El Acto en Cuestión funciona como el reverso de El Ilusionista (2010), la película de animación dirigida por Sylvain Chomet y basada en un guión escrito por Jacques Tati, que cuenta la historia de un mago en decadencia que visitaba un pequeño pueblo, donde conocía a una chica que estaba convencida de que él era un mago de verdad. En una de las escenas finales, Tatischeff, el protagonista, dejaba escrito en una nota la frase “Los magos no existimos”, como declaración absoluta de su invisibilidad ante a sí mismo y ante al mundo. Ser frente a los demás es esa mierda: en algún momento sentimos que alguien va a notar que tenemos la bragueta baja. Y todo se derrumbará.

Miguel Quiroga es el opuesto de aquella película. El ilusionista de San Cristóbal que estuvo esperando durante mucho tiempo la oportunidad y que, una vez que la encontró, de manera azarosa, la explotó, erigió su vida sobre ella y disfrutó de su fama desmesurada. Lo que todos veían (cómo hacía desaparecer cosas) alguien no podía verlo. Su novia Sylvie no veía lo que los demás podían ver, era inmune frente a su magia y era quien terminaba desencadenando el principio del fin.

El Acto en Cuestión es un truco bien contado, una historia que se siente enorme.

¿Era Miguel Quiroga un mago de verdad o un simple producto de la ilusión y la credulidad de su público? Ese interrogante nunca se resolvía pero tampoco importaba demasiado. Lo que importaba era el camino que uno elegía y cómo se lo contaba al mundo. El mudo Antonio era buen fotógrafo pero nunca había logrado transmitir el verdadero sentido de su arte. En el circo, para triunfar, antes que cualquier truco, lo importante era venderse bien, saber ganarse al público. Todo, en definitiva, es un acto, un gran truco que hay que saber montar. Un buen truco es desaparecer detrás del procedimiento. Que nunca se note que en el fondo todo es un acto de charlatanería.

Y El Acto en Cuestión es eso: un truco bien contado, una historia que se siente enorme pero que no es más que una pequeña porción dentro de ese gran paisaje que es la vida como un entramado infinito de simulaciones, vidas de distintas personas que, miradas desde lejos, parecen marionetas de una gran casa de muñecas, digitadas por una fuerza superior invisible que las mueve. Una historia dentro de otra más grande que, a su vez, es contenida por otra aún mayor. Por eso El Acto en Cuestión se siente inmensa, inabarcable, como la obra de teatro que Philip Seymour Hoffman intentaba montar en Synecdoche New York (Charlie Kaufman, 2008), otra película sobre la existencia y su representación. Y sobre el fracaso del mundo personal que se deshace debajo de los pies.
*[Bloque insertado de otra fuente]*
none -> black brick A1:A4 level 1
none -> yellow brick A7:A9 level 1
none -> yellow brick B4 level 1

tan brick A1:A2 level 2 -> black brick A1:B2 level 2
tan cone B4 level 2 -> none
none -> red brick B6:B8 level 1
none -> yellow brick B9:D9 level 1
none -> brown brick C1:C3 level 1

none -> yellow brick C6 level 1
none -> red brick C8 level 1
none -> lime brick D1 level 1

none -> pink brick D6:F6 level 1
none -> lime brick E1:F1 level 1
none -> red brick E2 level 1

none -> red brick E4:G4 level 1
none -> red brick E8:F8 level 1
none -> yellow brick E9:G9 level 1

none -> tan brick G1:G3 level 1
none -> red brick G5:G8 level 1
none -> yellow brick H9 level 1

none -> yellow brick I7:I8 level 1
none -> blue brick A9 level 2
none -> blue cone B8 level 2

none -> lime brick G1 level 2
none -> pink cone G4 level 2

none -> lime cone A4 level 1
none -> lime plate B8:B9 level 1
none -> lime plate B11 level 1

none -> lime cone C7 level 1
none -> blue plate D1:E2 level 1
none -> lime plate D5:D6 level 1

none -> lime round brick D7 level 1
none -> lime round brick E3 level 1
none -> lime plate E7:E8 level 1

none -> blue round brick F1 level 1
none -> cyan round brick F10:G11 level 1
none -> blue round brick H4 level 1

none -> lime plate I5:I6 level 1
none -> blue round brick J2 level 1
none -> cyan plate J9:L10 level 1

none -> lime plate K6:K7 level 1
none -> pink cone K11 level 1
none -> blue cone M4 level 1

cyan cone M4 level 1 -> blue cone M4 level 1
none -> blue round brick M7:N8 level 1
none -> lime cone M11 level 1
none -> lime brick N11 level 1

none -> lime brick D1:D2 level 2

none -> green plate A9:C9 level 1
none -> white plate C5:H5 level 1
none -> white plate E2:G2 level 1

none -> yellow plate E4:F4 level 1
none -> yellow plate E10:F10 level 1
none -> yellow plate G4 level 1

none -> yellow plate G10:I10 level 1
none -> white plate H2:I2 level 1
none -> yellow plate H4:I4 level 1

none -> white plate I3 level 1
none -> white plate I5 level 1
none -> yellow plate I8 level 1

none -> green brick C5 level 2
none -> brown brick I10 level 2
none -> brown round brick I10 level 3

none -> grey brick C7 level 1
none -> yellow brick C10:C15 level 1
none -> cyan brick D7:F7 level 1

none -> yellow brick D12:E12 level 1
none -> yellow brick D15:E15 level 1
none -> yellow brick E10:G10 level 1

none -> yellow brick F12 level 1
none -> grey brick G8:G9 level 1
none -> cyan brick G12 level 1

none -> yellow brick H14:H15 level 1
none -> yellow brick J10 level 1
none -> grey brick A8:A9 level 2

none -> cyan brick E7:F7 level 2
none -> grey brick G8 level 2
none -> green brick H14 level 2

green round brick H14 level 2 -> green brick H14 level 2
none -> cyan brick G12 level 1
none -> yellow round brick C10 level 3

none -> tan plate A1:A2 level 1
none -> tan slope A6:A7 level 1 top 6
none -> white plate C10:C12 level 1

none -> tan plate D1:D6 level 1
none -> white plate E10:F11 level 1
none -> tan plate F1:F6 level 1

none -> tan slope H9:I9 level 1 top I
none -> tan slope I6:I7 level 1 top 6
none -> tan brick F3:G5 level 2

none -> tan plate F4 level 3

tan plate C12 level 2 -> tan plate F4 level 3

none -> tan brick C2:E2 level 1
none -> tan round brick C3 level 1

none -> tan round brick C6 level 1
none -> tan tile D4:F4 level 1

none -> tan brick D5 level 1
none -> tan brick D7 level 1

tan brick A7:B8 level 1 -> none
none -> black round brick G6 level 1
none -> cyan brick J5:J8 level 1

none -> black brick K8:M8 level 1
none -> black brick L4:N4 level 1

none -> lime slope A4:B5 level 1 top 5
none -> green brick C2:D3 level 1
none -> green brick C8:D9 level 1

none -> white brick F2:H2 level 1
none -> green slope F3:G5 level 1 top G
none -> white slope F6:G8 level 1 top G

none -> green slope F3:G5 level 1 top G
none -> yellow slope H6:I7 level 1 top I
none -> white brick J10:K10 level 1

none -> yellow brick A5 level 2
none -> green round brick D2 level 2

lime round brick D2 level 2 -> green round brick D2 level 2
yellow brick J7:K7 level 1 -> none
La vida es como un acto de magia, uno se engaña a uno mismo y a otros, haciéndoles creer que lo que uno hace es importante y digno de atención. La vida es como un acto de magia, uno elige cómo contarla, qué condimentos ponerle y el remate final, y trata de hacerla durar lo más que se pueda sin que nadie descubra la verdad. Ojalá funcione, una vez más.

Así es la vida y así es El Acto en Cuestión.